Ketika telah berada di rumah, Dermawan segera membelahnya menggunakan pisau. Dan, alangkah terkejutnya dia ketika semangka terbelah yang tampak bukanlah daging buah berwarna merah, melainkan emas murni dalam bentuk butiran pasir berwarna kuning. Dermawan langsung berlari kegirangan keluar untuk menemui burung pipit yang setiap hari bertengger di depan rumahnya.
“Terima kasih burung pipit! Terima kasih,” teriak Dermawan kegirangan.
Sang burung hanya mencicit sebagai tanda balasan lalu terbang tanpa pernah kembali lagi.
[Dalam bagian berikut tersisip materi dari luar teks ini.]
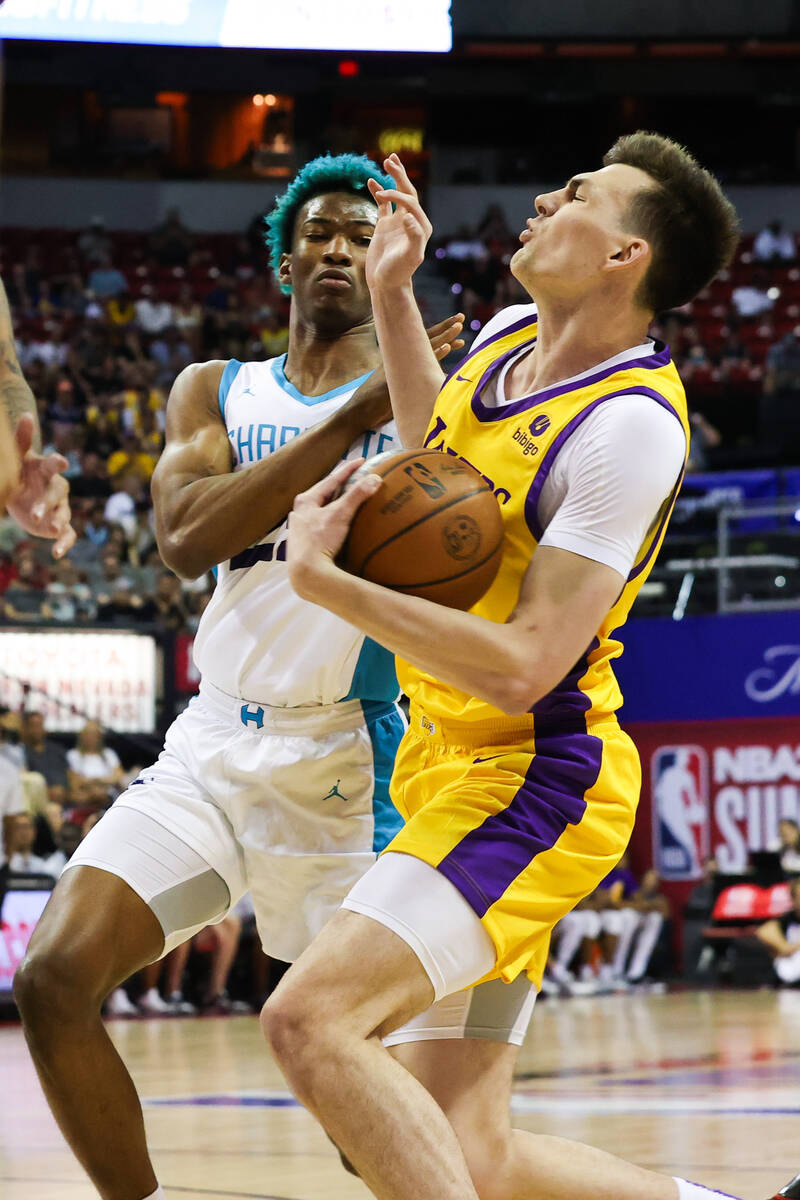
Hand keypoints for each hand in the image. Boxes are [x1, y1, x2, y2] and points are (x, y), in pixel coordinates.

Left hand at [6, 414, 75, 557]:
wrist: (21, 492)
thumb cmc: (20, 471)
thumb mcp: (16, 457)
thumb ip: (22, 439)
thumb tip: (25, 414)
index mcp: (47, 470)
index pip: (54, 465)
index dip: (58, 463)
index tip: (61, 462)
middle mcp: (57, 488)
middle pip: (57, 494)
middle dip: (47, 504)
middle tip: (36, 515)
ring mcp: (60, 507)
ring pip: (63, 515)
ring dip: (56, 522)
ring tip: (49, 531)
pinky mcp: (59, 524)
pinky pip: (68, 534)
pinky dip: (64, 544)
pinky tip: (57, 554)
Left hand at [287, 459, 380, 600]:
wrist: (306, 573)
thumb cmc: (320, 541)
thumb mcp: (340, 515)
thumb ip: (357, 495)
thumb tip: (375, 478)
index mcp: (305, 501)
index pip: (331, 480)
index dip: (348, 470)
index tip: (362, 461)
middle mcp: (299, 513)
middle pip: (323, 494)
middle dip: (339, 486)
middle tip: (354, 478)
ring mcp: (300, 529)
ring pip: (321, 511)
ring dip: (334, 505)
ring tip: (347, 501)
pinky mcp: (304, 544)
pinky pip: (321, 526)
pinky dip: (332, 522)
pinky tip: (339, 527)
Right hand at [346, 312, 465, 426]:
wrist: (360, 410)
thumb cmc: (376, 402)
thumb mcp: (395, 384)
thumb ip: (409, 378)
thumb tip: (427, 380)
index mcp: (403, 356)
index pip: (425, 339)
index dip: (441, 331)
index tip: (456, 325)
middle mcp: (403, 356)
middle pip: (428, 338)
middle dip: (446, 328)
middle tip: (461, 318)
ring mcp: (402, 365)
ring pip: (427, 346)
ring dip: (444, 337)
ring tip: (459, 328)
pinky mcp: (403, 375)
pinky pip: (422, 363)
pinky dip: (434, 354)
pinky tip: (446, 348)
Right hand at [366, 154, 432, 291]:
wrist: (386, 284)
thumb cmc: (398, 273)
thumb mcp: (409, 257)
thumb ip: (413, 237)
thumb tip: (409, 218)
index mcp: (421, 227)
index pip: (410, 202)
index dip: (397, 195)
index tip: (382, 195)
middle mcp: (411, 222)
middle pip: (408, 192)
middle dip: (400, 176)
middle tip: (391, 160)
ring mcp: (397, 222)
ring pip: (396, 195)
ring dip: (392, 179)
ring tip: (387, 161)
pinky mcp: (385, 226)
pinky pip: (382, 204)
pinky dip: (377, 192)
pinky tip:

Selanjutnya, butiran emas murni itu ditampung Dermawan dalam sebuah karung untuk dijual di pasar. Hasil penjualannya dibelikan sebuah rumah besar dengan pekarangan luas sekali dan juga sebuah kebun untuk bercocok tanam mencari nafkah. Lama-kelamaan usaha Dermawan maju sehingga dapat bersedekah lagi pada orang-orang miskin yang tinggal di sekitarnya.
Kebangkitan usaha Dermawan rupanya membuat sang kakak iri hati. Muzakir lalu pergi ke rumah adiknya untuk mengetahui bagaimana Dermawan dapat kembali makmur seperti ketika baru mendapat harta warisan dari orang tua. Oleh karena Dermawan orang yang jujur, tanpa harus didesak dia pun lantas menceritakan seluruh peristiwa yang membuatnya dapat kembali bangkit dari keterpurukan.
Setelah mendapatkan informasi lengkap dari Dermawan, Muzakir langsung pulang dan memerintahkan para bawahannya mencari burung yang sayap atau kakinya patah. Namun hingga satu minggu pencarian, tak seekor burung malang pun yang berhasil ditemukan. Muzakir yang cepat putus asa segera membuat jalan pintas dengan memerintahkan seorang bawahannya untuk menangkap burung menggunakan apitan. Walhasil, seekor burung pipit pun dapat tertangkap dengan sayap patah terkena apitan.
Muzakir segera membawa burung itu untuk dirawat dan diobati seperti Dermawan merawat dan mengobati burung pipit yang memberinya emas. Tetapi perawatan yang diberikan Muzakir bukanlah atas dasar belas kasihan yang tulus, melainkan karena ingin memperoleh pasir emas seperti yang didapatkan Dermawan.
Beberapa hari kemudian sayap burung telah pulih dan segera dilepaskan kembali dengan harapan si burung berterima kasih dan memberinya sebutir biji semangka. Perkiraan Muzakir ternyata benar adanya karena keesokan harinya sang burung datang dengan membawa sebutir biji semangka. Muzakir menerima biji itu dengan sangat gembira dan langsung menanamnya di kebun. Singkat cerita, biji pun tumbuh menjadi pohon semangka yang berdaun rimbun, berbunga banyak walau akhirnya hanya satu saja yang tumbuh besar melebihi buah yang dihasilkan dari pohon semangka milik Dermawan.
Ketika dipanen, karena ukurannya sangat besar dibutuhkan dua orang bawahan Muzakir untuk memetik dan membawanya ke dalam rumah. Muzakir yang sudah tidak sabar lagi segera mengambil parang untuk membelah semangka yang telah ditelakkan oleh bawahannya di atas meja. Namun, baru saja semangka itu terbelah, bukanlah pasir emas yang keluar, melainkan lumpur hitam bercampur kotoran yang menyembur ke muka hingga pakaian Muzakir serta permadani mahal yang ada di ruangan itu. Muzakir pun kaget dan langsung berlari ke jalan raya sambil menjerit-jerit sehingga orang-orang yang melihatnya menjadi tertawa terbahak-bahak sambil bertepuk tangan dengan riuhnya.